A sua formação é em artes plásticas e tem também carreira como pintor. Os Lambchop existem desde 1986, e só agora é que aceitaram uma encomenda para ilustrar um filme...
Não lhe sei dizer porquê, na verdade. Penso que a ligação entre o que faço enquanto pintor e enquanto músico é apenas ser um artista. A arte é para mim uma actividade intelectual: consiste em fazer perguntas, em ter consciência do que se está a perguntar. É uma coisa tão cerebral como física, não é apenas algo que se pendura na parede, e isso talvez não seja tão evidente a alguém de fora. Mas é verdade que quando a oportunidade de trabalhar com o Bill [Morrison] surgiu, tudo aconteceu quase sem esforço, o que foi muito estranho. Já estávamos a trabalhar em algo que nunca tínhamos feito, pensando na música como uma suite instrumental. Estávamos todos a olhar uns para os outros, a perguntar-nos o que estávamos a fazer, depois chegaram as imagens e de repente tudo pareceu fazer sentido. Até pensámos “isto não pode ser assim tão fácil” [risos].

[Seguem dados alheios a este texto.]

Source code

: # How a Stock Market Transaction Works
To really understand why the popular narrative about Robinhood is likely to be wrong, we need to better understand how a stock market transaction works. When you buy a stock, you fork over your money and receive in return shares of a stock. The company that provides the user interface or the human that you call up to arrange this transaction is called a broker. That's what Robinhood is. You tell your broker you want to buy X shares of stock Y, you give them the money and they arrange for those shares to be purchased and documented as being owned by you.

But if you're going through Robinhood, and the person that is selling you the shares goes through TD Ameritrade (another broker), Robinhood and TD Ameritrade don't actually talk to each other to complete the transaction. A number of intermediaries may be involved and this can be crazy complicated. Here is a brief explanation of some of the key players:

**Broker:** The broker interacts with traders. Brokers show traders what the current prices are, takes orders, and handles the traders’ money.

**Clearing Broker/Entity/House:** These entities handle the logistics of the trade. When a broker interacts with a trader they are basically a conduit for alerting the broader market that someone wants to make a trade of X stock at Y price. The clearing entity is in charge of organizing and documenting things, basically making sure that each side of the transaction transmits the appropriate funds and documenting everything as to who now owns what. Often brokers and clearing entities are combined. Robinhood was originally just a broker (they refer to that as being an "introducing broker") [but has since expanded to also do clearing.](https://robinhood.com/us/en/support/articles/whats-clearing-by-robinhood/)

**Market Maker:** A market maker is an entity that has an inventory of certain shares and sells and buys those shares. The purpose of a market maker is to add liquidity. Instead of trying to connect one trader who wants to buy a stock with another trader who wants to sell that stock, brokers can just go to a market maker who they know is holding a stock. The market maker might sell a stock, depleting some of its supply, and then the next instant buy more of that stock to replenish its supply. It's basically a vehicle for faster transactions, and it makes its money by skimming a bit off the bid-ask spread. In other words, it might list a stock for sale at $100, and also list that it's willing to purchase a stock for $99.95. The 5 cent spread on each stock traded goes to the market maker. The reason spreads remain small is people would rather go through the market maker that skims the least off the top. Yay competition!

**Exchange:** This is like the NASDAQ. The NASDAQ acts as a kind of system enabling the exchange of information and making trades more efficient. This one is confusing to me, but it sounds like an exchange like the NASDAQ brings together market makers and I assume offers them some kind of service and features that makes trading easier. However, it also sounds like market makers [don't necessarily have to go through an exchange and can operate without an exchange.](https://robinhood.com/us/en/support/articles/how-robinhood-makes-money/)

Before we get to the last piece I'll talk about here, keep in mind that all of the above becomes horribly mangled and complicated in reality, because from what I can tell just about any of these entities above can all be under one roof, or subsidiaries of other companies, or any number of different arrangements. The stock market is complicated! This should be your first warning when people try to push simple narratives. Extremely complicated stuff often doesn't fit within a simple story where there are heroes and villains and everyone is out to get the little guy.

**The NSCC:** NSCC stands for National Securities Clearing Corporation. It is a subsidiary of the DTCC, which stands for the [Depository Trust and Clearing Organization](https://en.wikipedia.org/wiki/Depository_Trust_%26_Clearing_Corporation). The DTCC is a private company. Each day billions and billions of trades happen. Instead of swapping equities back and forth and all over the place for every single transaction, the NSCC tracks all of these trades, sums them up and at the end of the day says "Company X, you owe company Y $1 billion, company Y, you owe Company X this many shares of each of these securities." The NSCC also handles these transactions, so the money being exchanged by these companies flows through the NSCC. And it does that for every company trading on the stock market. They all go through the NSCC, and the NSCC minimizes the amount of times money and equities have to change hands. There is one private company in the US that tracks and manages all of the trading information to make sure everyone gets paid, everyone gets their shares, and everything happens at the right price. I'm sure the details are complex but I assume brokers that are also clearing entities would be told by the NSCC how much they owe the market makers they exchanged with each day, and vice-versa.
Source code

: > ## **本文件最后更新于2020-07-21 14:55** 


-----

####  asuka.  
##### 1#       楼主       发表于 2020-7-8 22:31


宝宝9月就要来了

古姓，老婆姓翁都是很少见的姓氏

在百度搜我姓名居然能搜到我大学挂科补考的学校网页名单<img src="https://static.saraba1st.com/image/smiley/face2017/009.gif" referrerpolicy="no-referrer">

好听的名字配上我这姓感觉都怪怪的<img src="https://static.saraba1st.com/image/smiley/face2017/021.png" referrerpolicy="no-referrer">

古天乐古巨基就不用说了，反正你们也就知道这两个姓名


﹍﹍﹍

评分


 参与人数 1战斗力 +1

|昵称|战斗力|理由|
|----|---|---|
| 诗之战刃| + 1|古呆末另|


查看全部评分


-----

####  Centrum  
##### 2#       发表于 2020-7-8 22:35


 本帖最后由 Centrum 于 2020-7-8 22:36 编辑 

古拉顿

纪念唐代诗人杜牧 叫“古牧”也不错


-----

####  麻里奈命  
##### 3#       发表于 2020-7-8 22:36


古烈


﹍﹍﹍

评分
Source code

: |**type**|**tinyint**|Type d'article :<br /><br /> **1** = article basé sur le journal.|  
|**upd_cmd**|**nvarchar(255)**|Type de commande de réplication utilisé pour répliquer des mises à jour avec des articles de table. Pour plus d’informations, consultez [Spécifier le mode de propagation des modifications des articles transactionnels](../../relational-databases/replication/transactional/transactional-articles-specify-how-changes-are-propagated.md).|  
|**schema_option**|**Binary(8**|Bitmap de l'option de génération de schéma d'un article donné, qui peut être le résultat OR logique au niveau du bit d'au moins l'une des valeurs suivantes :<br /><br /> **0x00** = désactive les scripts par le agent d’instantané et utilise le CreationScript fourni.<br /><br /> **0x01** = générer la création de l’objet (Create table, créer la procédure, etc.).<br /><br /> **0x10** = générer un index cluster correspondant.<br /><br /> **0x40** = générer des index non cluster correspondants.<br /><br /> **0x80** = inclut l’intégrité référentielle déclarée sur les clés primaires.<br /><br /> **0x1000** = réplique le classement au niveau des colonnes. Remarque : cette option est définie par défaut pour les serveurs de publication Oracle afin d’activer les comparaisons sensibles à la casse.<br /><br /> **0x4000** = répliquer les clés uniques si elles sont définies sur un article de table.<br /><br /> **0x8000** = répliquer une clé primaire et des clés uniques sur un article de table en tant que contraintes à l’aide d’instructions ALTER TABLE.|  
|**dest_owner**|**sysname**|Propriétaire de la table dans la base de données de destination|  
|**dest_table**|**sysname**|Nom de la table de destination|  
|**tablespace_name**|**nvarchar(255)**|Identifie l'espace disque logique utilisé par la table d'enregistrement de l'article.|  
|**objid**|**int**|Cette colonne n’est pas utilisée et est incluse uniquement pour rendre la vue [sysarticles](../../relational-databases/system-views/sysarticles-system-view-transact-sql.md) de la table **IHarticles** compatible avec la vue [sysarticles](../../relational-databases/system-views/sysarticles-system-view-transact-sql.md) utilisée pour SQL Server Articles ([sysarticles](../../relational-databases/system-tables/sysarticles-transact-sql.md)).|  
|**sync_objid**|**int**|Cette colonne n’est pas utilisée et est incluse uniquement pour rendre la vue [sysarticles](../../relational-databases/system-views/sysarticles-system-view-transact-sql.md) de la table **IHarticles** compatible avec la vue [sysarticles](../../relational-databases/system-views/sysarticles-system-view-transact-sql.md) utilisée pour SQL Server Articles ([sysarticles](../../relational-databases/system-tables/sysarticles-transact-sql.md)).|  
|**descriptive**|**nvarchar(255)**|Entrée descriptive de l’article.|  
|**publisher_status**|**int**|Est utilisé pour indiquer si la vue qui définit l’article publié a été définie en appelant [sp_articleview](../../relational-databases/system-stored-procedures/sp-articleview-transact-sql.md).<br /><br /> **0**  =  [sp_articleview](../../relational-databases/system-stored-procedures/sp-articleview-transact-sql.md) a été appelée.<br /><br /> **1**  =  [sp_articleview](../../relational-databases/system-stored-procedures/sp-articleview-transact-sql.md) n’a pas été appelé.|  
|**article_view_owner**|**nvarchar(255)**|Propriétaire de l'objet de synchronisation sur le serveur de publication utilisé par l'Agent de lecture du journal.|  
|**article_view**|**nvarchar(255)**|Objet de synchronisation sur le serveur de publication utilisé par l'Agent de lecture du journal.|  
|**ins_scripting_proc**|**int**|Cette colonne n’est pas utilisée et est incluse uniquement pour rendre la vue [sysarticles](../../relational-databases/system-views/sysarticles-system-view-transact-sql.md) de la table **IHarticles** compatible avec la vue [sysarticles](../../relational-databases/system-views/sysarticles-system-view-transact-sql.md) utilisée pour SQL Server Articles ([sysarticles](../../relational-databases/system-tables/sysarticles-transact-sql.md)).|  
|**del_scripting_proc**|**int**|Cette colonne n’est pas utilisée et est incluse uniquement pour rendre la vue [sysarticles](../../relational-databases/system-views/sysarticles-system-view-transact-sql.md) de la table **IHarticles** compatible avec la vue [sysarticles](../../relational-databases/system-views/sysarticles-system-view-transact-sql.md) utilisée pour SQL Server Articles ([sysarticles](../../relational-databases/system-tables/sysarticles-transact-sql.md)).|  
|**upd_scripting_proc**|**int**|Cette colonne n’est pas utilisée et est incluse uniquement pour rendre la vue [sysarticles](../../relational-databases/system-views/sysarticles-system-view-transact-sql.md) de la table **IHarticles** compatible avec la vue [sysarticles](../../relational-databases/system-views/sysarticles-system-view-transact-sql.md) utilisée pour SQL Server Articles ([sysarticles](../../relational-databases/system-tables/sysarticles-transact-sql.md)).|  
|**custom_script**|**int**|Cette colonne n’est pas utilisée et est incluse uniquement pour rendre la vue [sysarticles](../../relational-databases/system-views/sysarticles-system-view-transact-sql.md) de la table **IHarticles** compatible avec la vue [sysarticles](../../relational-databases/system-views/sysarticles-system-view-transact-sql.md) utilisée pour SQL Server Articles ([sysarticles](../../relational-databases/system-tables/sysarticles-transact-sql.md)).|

A electrónica tem um papel importante na vossa música para o filme de Morrison, mas em Setembro vai lançar um álbum de música electrónica que gravou com dois outros membros do grupo, sob a designação HeCTA. Onde é que reside a fronteira com os Lambchop?
Os HeCTA são essencialmente uma experiência em termos de música electrónica, que é aquilo que o Ryan [Norris, teclista] e o Scott [Martin, baterista] fazem mais fora do grupo. Quis ver o que poderíamos fazer juntos, e tentar aprender sobre a electrónica. Não soa nada a Lambchop, e por isso não queríamos ter essa definição em cima. Os HeCTA são um modo de aprender, de ver o que no futuro será eventualmente possível transportar para os Lambchop. Uma espécie de ponte para o que há-de vir. O problema é que começámos a trabalhar nesse álbum há três anos e só agora é que sai, numa altura em que estamos a fazer esta digressão e quando acabámos de gravar as bases de um novo disco dos Lambchop, que vai ser muito diferente de Mr. M sem verdadeiramente o ser... Vejo esse projecto outro passo em frente, outro modo de tentar pegar em novas ferramentas e aprender novos modos de escrever música.